Please restate each entry below, word for word.

- Collected data entries:

Segment Open

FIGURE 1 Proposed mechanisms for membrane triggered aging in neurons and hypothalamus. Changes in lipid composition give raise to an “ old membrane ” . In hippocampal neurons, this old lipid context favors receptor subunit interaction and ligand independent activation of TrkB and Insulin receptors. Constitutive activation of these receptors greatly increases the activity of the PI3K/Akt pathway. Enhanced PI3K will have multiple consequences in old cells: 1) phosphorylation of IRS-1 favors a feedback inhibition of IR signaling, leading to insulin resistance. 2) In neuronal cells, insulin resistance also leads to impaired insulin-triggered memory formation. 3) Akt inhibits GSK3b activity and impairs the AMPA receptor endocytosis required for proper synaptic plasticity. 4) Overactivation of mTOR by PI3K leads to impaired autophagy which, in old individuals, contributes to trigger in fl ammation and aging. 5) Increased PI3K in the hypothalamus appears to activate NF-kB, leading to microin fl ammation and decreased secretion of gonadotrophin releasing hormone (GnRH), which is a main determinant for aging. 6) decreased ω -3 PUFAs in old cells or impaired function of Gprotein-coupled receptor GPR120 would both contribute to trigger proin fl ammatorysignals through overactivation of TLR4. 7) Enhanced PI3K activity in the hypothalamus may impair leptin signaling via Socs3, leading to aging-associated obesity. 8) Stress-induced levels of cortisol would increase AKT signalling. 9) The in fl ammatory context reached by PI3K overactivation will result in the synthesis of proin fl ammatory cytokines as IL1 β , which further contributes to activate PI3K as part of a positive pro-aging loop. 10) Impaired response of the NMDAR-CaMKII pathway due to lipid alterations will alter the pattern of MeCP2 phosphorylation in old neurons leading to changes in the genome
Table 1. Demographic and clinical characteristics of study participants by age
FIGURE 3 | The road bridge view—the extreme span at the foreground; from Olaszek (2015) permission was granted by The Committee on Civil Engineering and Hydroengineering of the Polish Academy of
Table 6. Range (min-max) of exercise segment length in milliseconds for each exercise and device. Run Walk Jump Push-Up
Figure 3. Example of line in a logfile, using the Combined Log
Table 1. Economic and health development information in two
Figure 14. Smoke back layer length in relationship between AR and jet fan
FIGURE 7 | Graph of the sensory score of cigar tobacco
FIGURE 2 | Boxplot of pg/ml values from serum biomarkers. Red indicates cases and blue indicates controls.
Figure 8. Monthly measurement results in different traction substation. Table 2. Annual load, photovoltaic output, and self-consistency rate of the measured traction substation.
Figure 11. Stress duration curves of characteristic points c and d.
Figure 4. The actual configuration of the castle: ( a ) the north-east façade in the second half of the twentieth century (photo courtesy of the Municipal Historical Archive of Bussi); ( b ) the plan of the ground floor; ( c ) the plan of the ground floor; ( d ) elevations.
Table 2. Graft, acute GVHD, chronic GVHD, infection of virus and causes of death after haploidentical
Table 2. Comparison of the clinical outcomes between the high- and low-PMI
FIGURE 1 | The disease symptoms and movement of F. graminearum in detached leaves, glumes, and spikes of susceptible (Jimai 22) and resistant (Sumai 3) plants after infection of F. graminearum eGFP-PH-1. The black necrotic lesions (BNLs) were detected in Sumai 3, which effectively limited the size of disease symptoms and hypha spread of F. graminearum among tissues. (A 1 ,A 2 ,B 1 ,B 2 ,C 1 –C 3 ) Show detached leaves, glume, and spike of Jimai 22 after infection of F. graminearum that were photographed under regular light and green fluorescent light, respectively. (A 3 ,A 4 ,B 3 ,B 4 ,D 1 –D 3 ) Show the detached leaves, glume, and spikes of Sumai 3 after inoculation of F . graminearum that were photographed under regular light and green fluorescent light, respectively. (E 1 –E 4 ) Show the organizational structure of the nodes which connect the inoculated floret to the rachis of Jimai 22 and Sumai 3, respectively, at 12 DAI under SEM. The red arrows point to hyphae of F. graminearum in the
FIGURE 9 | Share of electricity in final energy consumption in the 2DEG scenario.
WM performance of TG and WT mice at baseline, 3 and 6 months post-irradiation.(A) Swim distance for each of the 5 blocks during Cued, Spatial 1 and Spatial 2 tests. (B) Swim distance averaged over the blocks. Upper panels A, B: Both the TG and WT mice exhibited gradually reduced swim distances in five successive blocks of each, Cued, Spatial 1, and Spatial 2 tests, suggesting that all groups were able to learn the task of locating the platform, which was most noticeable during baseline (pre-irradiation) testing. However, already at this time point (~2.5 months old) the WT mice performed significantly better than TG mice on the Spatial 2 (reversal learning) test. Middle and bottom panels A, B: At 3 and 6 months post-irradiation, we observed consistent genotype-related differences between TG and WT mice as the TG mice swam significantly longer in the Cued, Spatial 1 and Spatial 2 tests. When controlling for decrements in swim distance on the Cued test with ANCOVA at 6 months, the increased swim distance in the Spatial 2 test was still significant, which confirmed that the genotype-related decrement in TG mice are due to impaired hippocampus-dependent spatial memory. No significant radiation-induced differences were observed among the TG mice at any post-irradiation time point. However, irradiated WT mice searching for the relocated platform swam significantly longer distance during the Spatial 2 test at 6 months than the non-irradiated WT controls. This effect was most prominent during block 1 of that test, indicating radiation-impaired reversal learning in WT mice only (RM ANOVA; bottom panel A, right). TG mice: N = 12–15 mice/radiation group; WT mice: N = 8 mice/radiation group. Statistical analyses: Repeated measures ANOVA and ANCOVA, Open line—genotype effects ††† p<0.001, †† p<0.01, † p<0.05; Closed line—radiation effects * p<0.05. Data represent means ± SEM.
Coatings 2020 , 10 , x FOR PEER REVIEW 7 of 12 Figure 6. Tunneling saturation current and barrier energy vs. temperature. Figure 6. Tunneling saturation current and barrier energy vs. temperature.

Segment Closed

- Response area:
FIGURE 1 Proposed mechanisms for membrane triggered aging in neurons and hypothalamus. Changes in lipid composition give raise to an “ old membrane ” . In hippocampal neurons, this old lipid context favors receptor subunit interaction and ligand independent activation of TrkB and Insulin receptors. Constitutive activation of these receptors greatly increases the activity of the PI3K/Akt pathway. Enhanced PI3K will have multiple consequences in old cells: 1) phosphorylation of IRS-1 favors a feedback inhibition of IR signaling, leading to insulin resistance. 2) In neuronal cells, insulin resistance also leads to impaired insulin-triggered memory formation. 3) Akt inhibits GSK3b activity and impairs the AMPA receptor endocytosis required for proper synaptic plasticity. 4) Overactivation of mTOR by PI3K leads to impaired autophagy which, in old individuals, contributes to trigger in fl ammation and aging. 5) Increased PI3K in the hypothalamus appears to activate NF-kB, leading to microin fl ammation and decreased secretion of gonadotrophin releasing hormone (GnRH), which is a main determinant for aging. 6) decreased ω -3 PUFAs in old cells or impaired function of Gprotein-coupled receptor GPR120 would both contribute to trigger proin fl ammatorysignals through overactivation of TLR4. 7) Enhanced PI3K activity in the hypothalamus may impair leptin signaling via Socs3, leading to aging-associated obesity. 8) Stress-induced levels of cortisol would increase AKT signalling. 9) The in fl ammatory context reached by PI3K overactivation will result in the synthesis of proin fl ammatory cytokines as IL1 β , which further contributes to activate PI3K as part of a positive pro-aging loop. 10) Impaired response of the NMDAR-CaMKII pathway due to lipid alterations will alter the pattern of MeCP2 phosphorylation in old neurons leading to changes in the genome
Table 1. Demographic and clinical characteristics of study participants by age
FIGURE 3 | The road bridge view—the extreme span at the foreground; from Olaszek (2015) permission was granted by The Committee on Civil Engineering and Hydroengineering of the Polish Academy of
Table 6. Range (min-max) of exercise segment length in milliseconds for each exercise and device. Run Walk Jump Push-Up
Figure 3. Example of line in a logfile, using the Combined Log
Table 1. Economic and health development information in two
Figure 14. Smoke back layer length in relationship between AR and jet fan
FIGURE 7 | Graph of the sensory score of cigar tobacco
FIGURE 2 | Boxplot of pg/ml values from serum biomarkers. Red indicates cases and blue indicates controls.
Figure 8. Monthly measurement results in different traction substation. Table 2. Annual load, photovoltaic output, and self-consistency rate of the measured traction substation.
Figure 11. Stress duration curves of characteristic points c and d.
Figure 4. The actual configuration of the castle: ( a ) the north-east façade in the second half of the twentieth century (photo courtesy of the Municipal Historical Archive of Bussi); ( b ) the plan of the ground floor; ( c ) the plan of the ground floor; ( d ) elevations.
Table 2. Graft, acute GVHD, chronic GVHD, infection of virus and causes of death after haploidentical
Table 2. Comparison of the clinical outcomes between the high- and low-PMI
FIGURE 1 | The disease symptoms and movement of F. graminearum in detached leaves, glumes, and spikes of susceptible (Jimai 22) and resistant (Sumai 3) plants after infection of F. graminearum eGFP-PH-1. The black necrotic lesions (BNLs) were detected in Sumai 3, which effectively limited the size of disease symptoms and hypha spread of F. graminearum among tissues. (A 1 ,A 2 ,B 1 ,B 2 ,C 1 –C 3 ) Show detached leaves, glume, and spike of Jimai 22 after infection of F. graminearum that were photographed under regular light and green fluorescent light, respectively. (A 3 ,A 4 ,B 3 ,B 4 ,D 1 –D 3 ) Show the detached leaves, glume, and spikes of Sumai 3 after inoculation of F . graminearum that were photographed under regular light and green fluorescent light, respectively. (E 1 –E 4 ) Show the organizational structure of the nodes which connect the inoculated floret to the rachis of Jimai 22 and Sumai 3, respectively, at 12 DAI under SEM. The red arrows point to hyphae of F. graminearum in the
FIGURE 9 | Share of electricity in final energy consumption in the 2DEG scenario.
WM performance of TG and WT mice at baseline, 3 and 6 months post-irradiation.(A) Swim distance for each of the 5 blocks during Cued, Spatial 1 and Spatial 2 tests. (B) Swim distance averaged over the blocks. Upper panels A, B: Both the TG and WT mice exhibited gradually reduced swim distances in five successive blocks of each, Cued, Spatial 1, and Spatial 2 tests, suggesting that all groups were able to learn the task of locating the platform, which was most noticeable during baseline (pre-irradiation) testing. However, already at this time point (~2.5 months old) the WT mice performed significantly better than TG mice on the Spatial 2 (reversal learning) test. Middle and bottom panels A, B: At 3 and 6 months post-irradiation, we observed consistent genotype-related differences between TG and WT mice as the TG mice swam significantly longer in the Cued, Spatial 1 and Spatial 2 tests. When controlling for decrements in swim distance on the Cued test with ANCOVA at 6 months, the increased swim distance in the Spatial 2 test was still significant, which confirmed that the genotype-related decrement in TG mice are due to impaired hippocampus-dependent spatial memory. No significant radiation-induced differences were observed among the TG mice at any post-irradiation time point. However, irradiated WT mice searching for the relocated platform swam significantly longer distance during the Spatial 2 test at 6 months than the non-irradiated WT controls. This effect was most prominent during block 1 of that test, indicating radiation-impaired reversal learning in WT mice only (RM ANOVA; bottom panel A, right). TG mice: N = 12–15 mice/radiation group; WT mice: N = 8 mice/radiation group. Statistical analyses: Repeated measures ANOVA and ANCOVA, Open line—genotype effects ††† p<0.001, †† p<0.01, † p<0.05; Closed line—radiation effects * p<0.05. Data represent means ± SEM.
Coatings 2020 , 10 , x FOR PEER REVIEW 7 of 12 Figure 6. Tunneling saturation current and barrier energy vs. temperature. Figure 6. Tunneling saturation current and barrier energy vs. temperature.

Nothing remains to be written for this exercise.